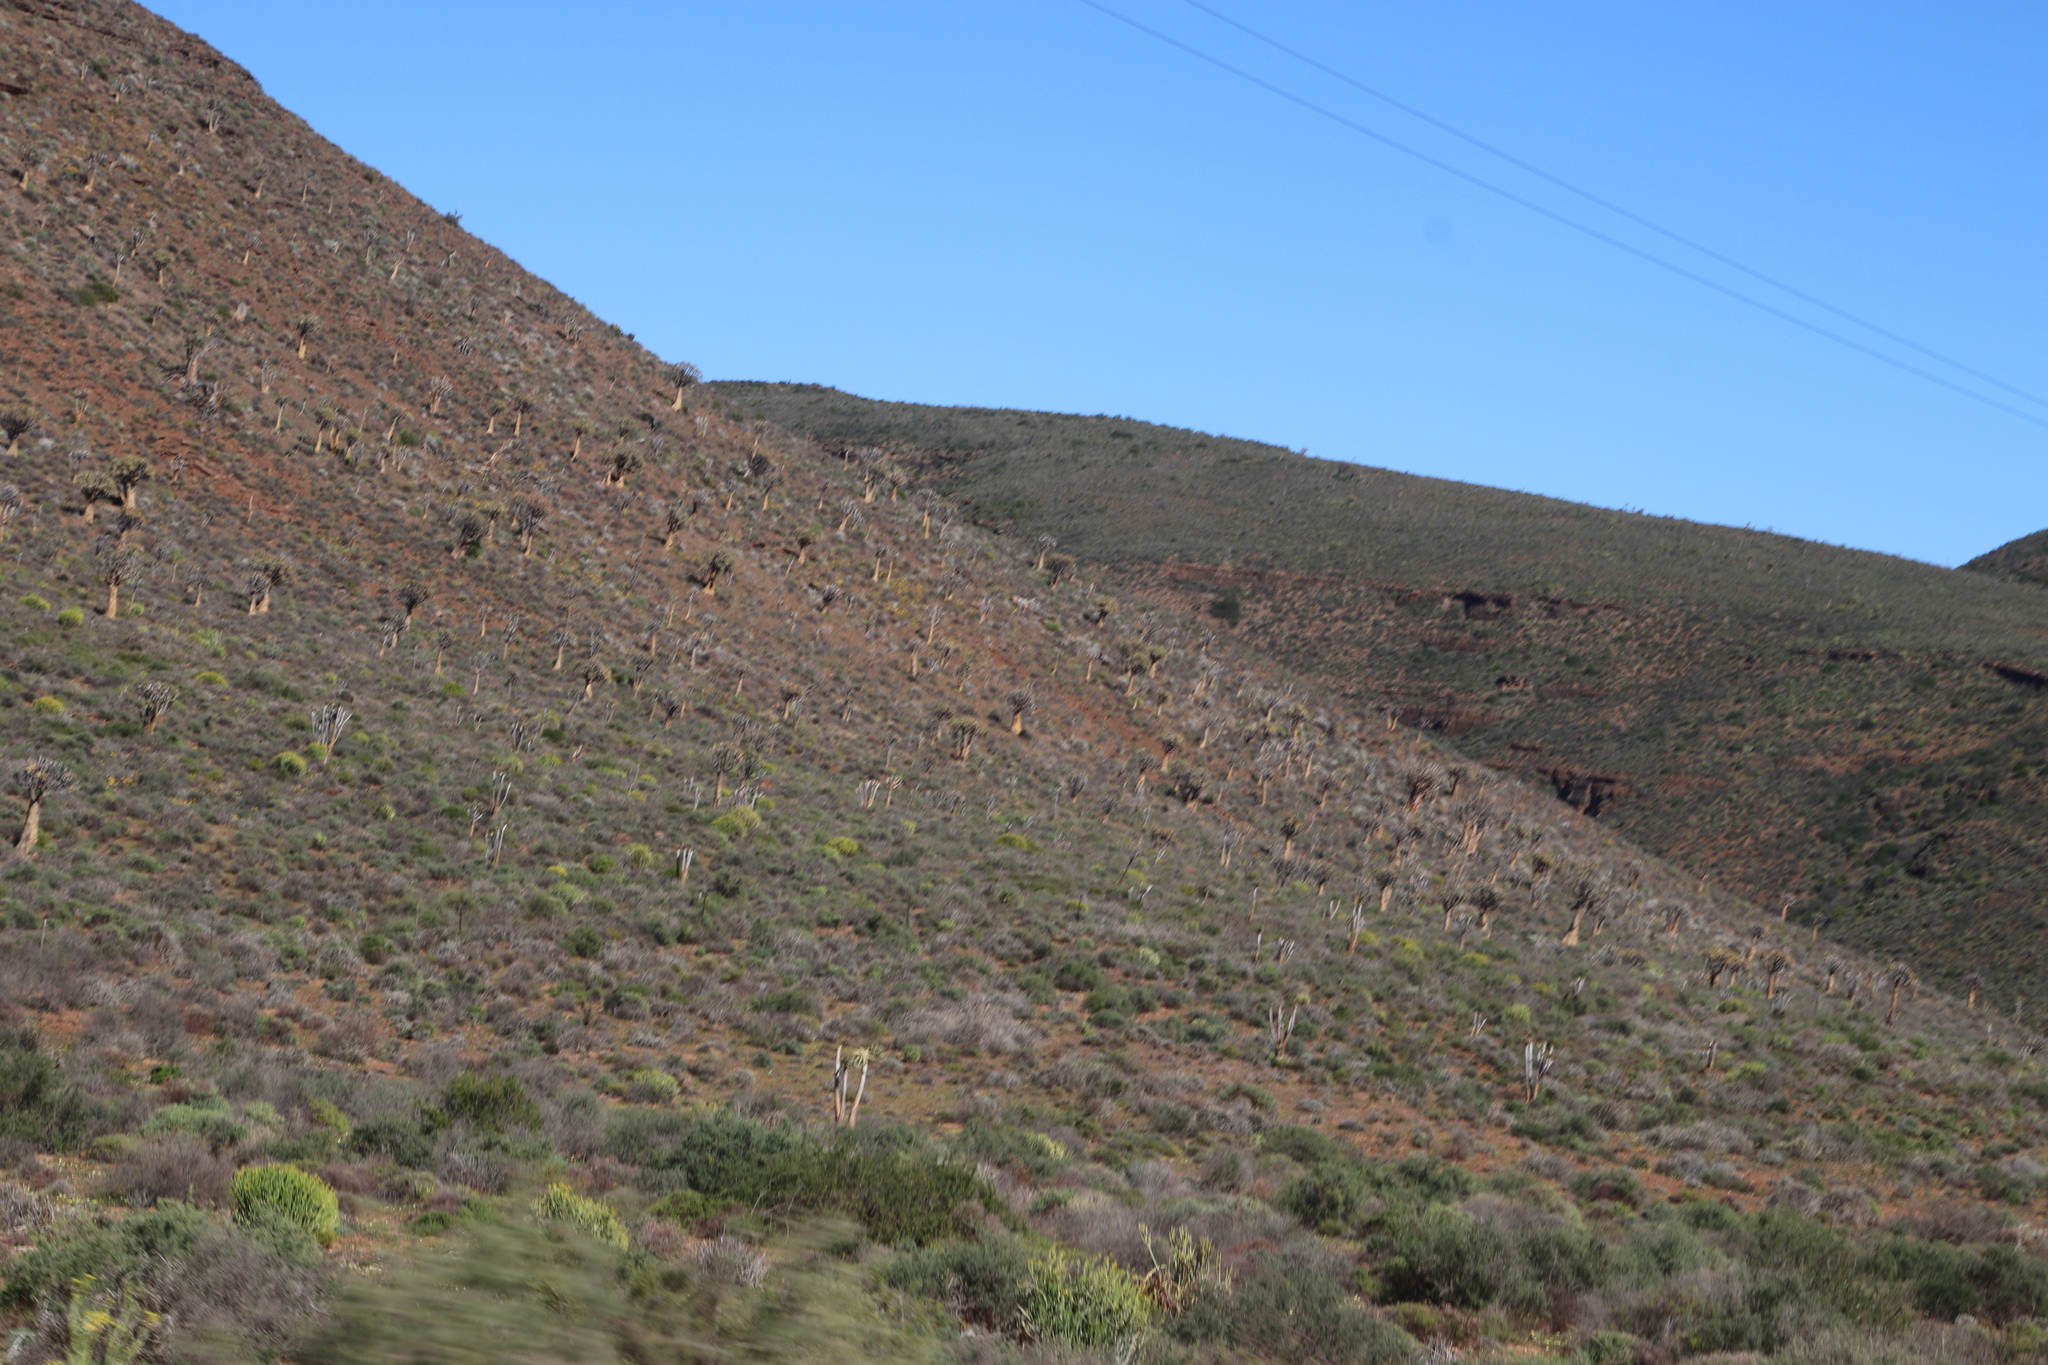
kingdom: Plantae
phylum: Tracheophyta
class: Liliopsida
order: Asparagales
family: Asphodelaceae
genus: Aloidendron
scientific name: Aloidendron dichotomum
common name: Quiver tree
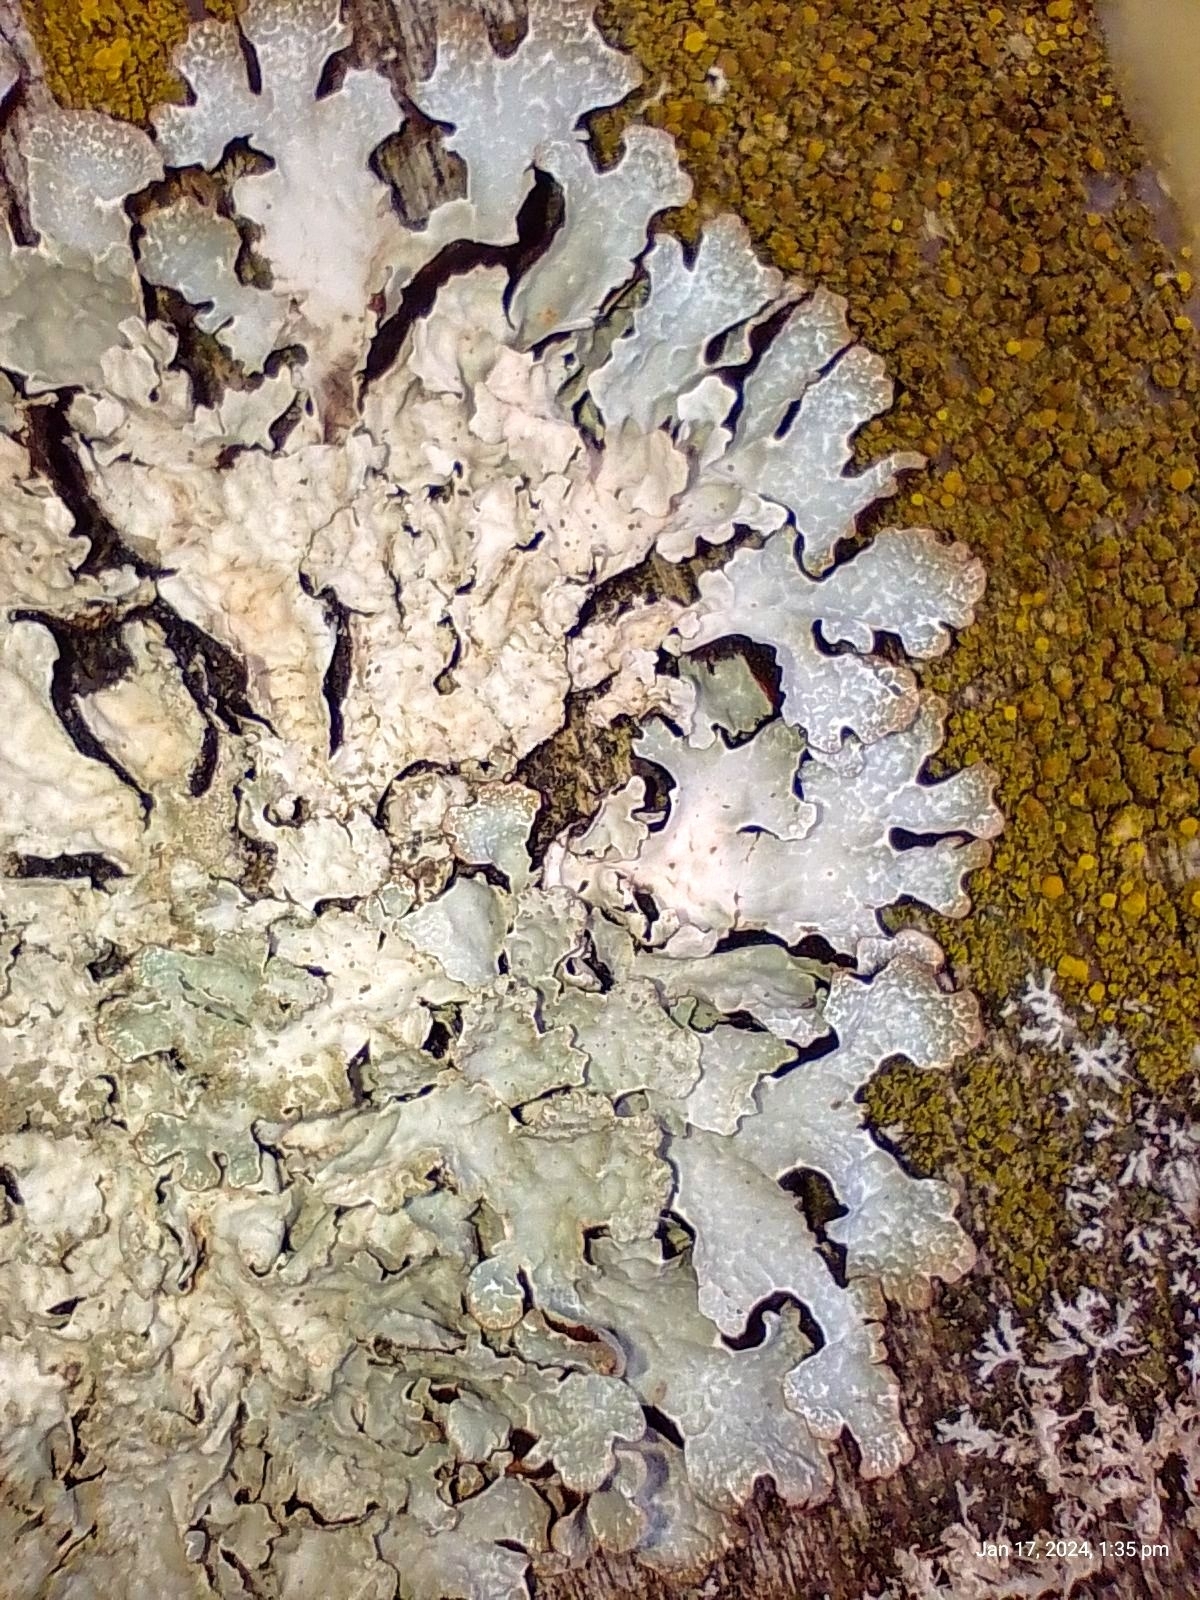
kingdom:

## Task description
Format the lines of all the rows above as a numbered list, omitting blank lines and leaving out the pictures.

## Written solution
1. kingdom: Plantae
2. phylum: Tracheophyta
3. class: Liliopsida
4. order: Asparagales
5. family: Asphodelaceae
6. genus: Aloidendron
7. scientific name: Aloidendron dichotomum
8. common name: Quiver tree
9. kingdom:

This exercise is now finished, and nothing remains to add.